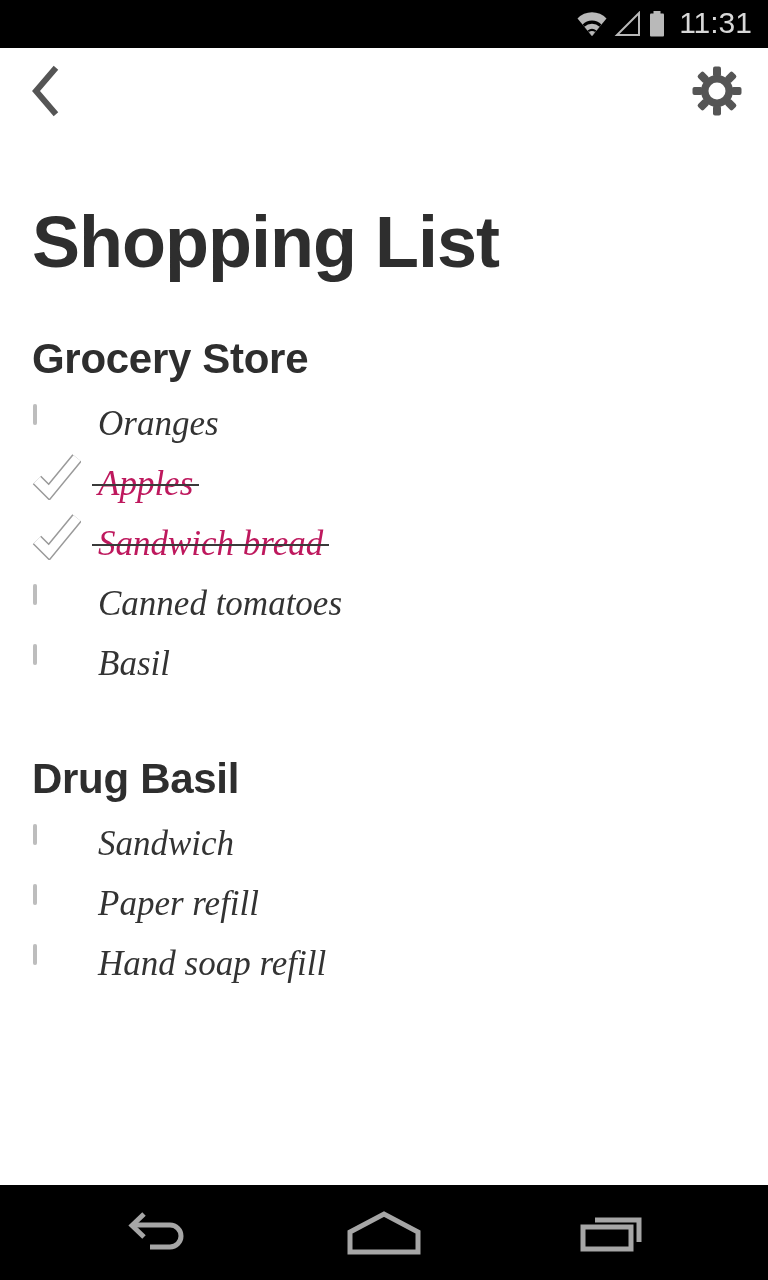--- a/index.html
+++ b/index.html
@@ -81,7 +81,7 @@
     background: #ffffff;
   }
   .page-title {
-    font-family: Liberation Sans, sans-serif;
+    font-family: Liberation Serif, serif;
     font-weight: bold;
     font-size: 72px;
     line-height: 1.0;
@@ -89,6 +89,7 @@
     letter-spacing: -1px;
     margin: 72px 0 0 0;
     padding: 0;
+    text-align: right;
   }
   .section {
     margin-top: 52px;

--

## Aim of the exercise
Scan the listing for the word "family". Copy every line in which it appears.

## Answer box
-    font-family: Liberation Sans, sans-serif;
+    font-family: Liberation Serif, serif;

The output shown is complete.